My scream came fast and swift. The world seemed to stop. Wilkes hovered above me, knife in hand. His lips parted in surprise, his eyes widening just as Jennifer’s had before him.
Finally, the rest of the world caught up. A patch of blood appeared on his shoulder—the same shoulder holding the tool. The knife dropped to the bed next to me as time raced forward. Wilkes grunted in pain, flinging his useless arm across his chest as he tipped forward, falling directly onto me.
Footsteps flooded the room. People in black were everywhere.
I recognized only one face.
“Russo.”
Men and women hauled Wilkes off me. Others rushed to Jennifer on the floor. But it was Russo who stayed. Russo who, with trembling fingers, cut my restraints, pulled me to a sitting position, brushed the hair back from my face.
He held my shoulders when I crumbled forward. I couldn’t cry, couldn’t speak. Russo seemed to understand, and he didn’t push. He just held me, and held me, and held me, until it was all over.
Chapter 24
At the chief’s insistence, I took a few days off work. I had no problem with the suggestion. There were certain people I didn’t want to face in the wake of the confrontation with Wilkes. Namely, one FBI agent with kind eyes who’d saved my life. I wasn’t avoiding him, I told myself, I just hadn’t figured out what to say.

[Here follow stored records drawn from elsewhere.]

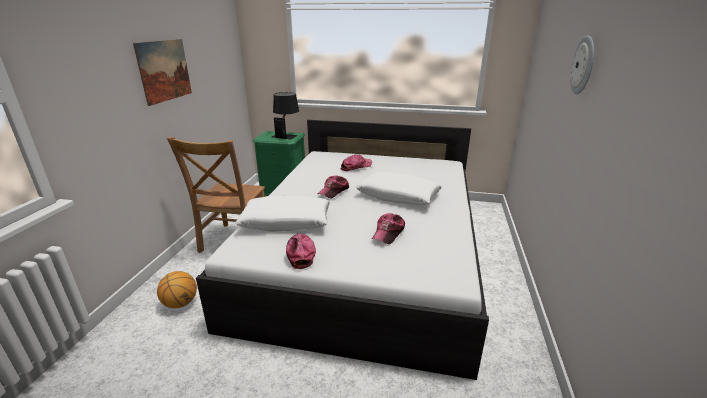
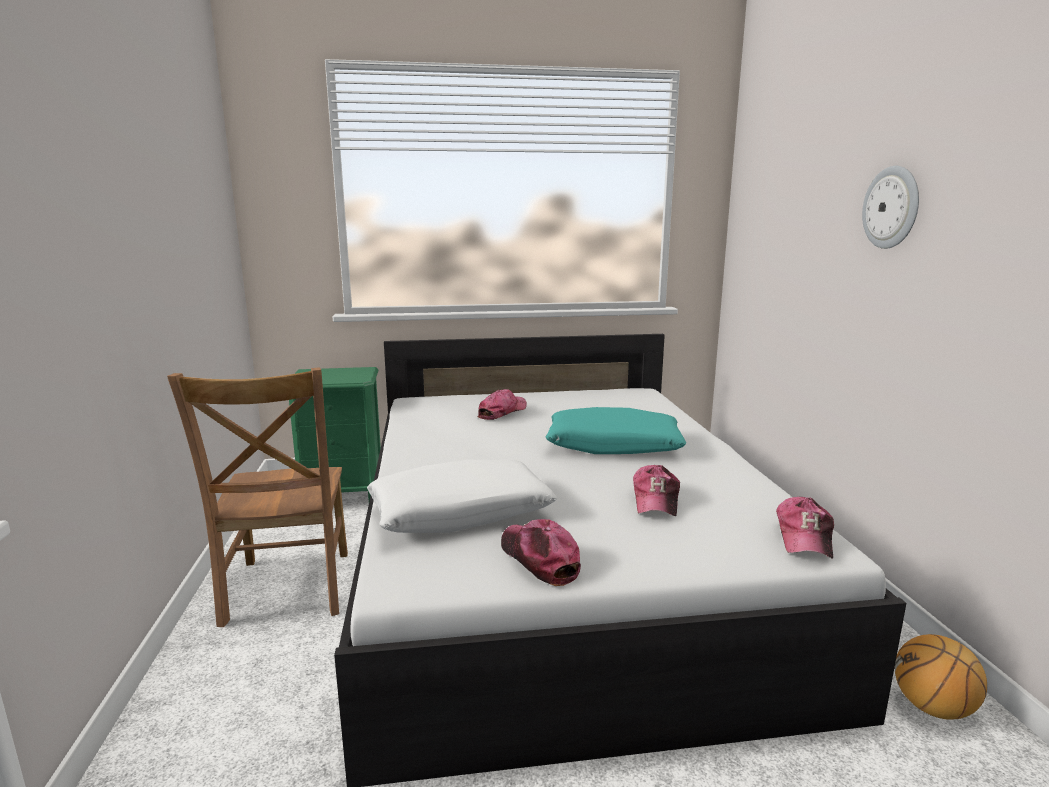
camera: 20 degrees left, 10 degrees down
(164, 70) = (142, 242): picture -> none
(180, 303) = (240, 742): basketball -> basketball (932, 708)
(286, 135) = (347, 372): black table lamp -> none
(334, 191) = (501, 452): cap -> cap (805, 537)
(398, 196) = (613, 445): white pillow -> turquoise pillow

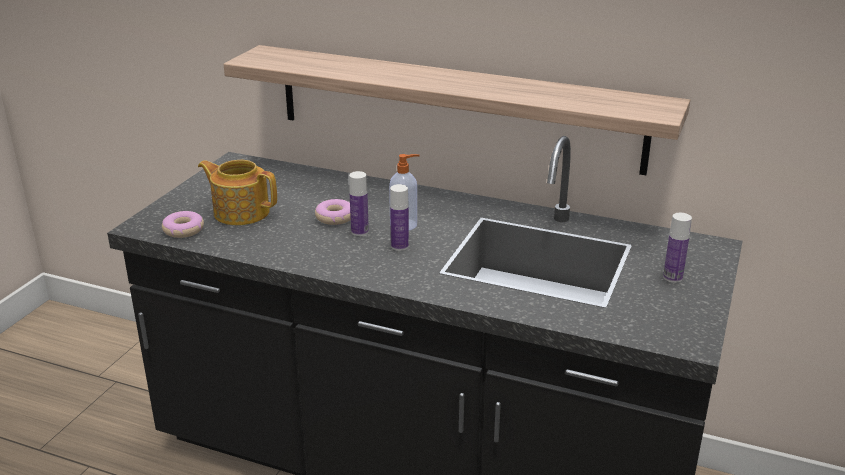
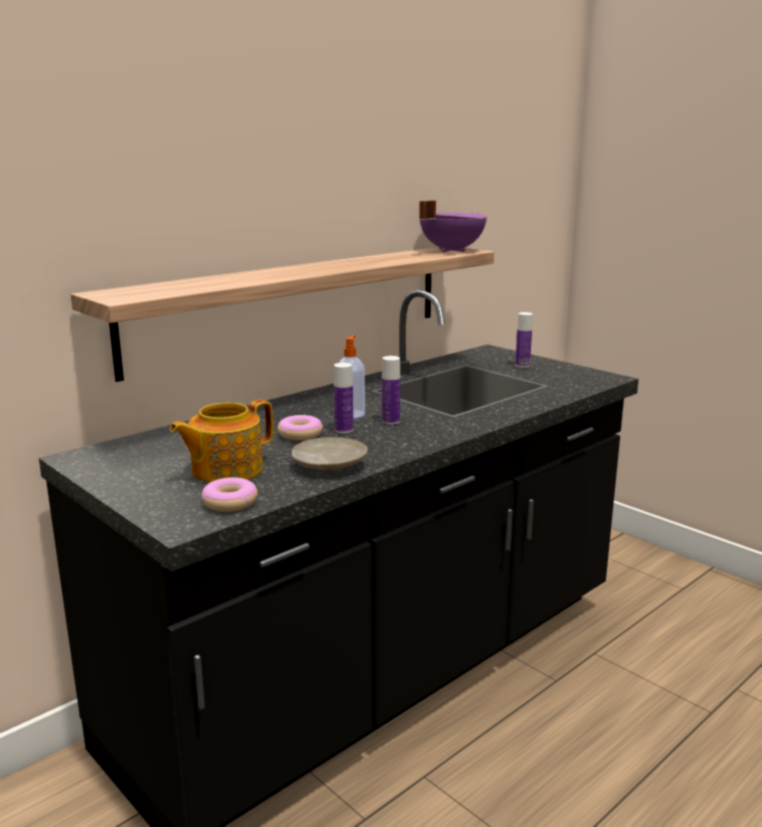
camera: 65 degrees left, 10 degrees down
(274, 245) = (329, 465): none -> beige plate
(645, 106) = (450, 250): none -> purple cooking pot

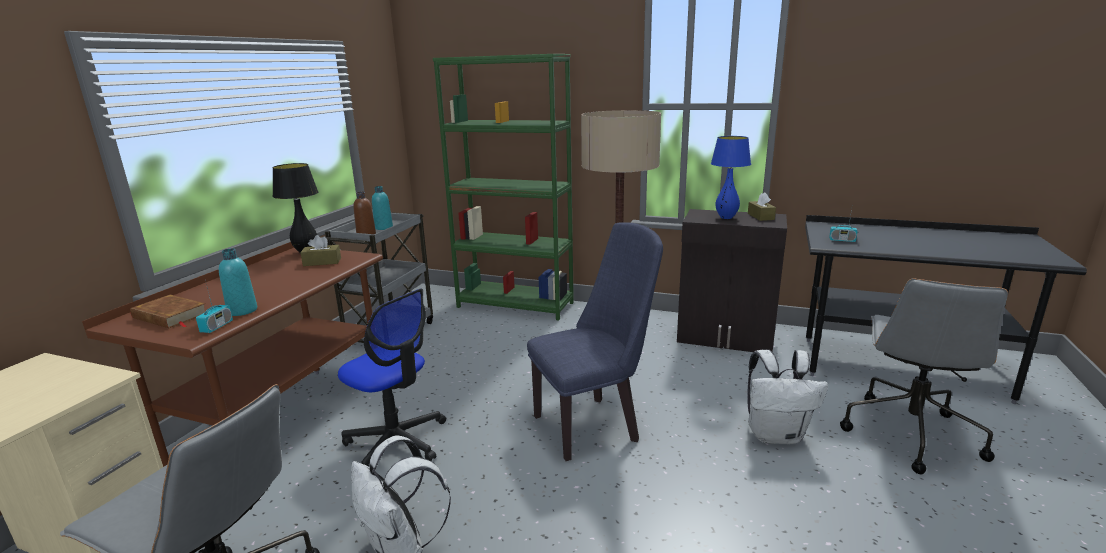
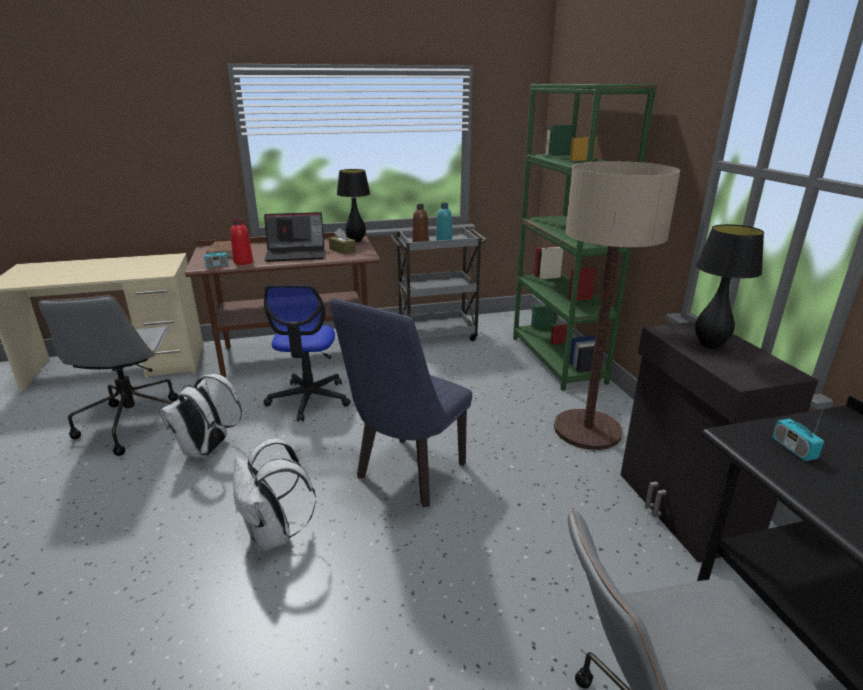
camera: 55 degrees right, 5 degrees up
(242, 311) = (243, 262): turquoise bottle -> red bottle
(282, 282) = (296, 254): none -> laptop
(593, 425) = (407, 476): blue chair -> blue chair turned 90 degrees clockwise
(726, 217) = (710, 345): blue table lamp -> black table lamp
(760, 216) = (762, 365): brown tissue box -> none
(776, 434) = (506, 612): white backpack -> white backpack (273, 535)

Jane moved back into my house and took a few days off from Rubies to be with me, even though I told her to carry on as normal. Secretly, I was glad she did. We spent our time watching re-runs of old movies, popping popcorn and guzzling Diet Coke by the two-liter. I hadn’t realized it was Valentine’s Day until my sister demanded I change out of my pajamas and put on my clothes.
“Come on,” she said. “You’re coming with me.”
That was how I ended up at Alastair Gem’s holiday bash. This one was held on the bottom floor of Gem Industries in a gigantic ballroom decorated with fairy lights and delicate white hearts and pastries too beautiful to eat.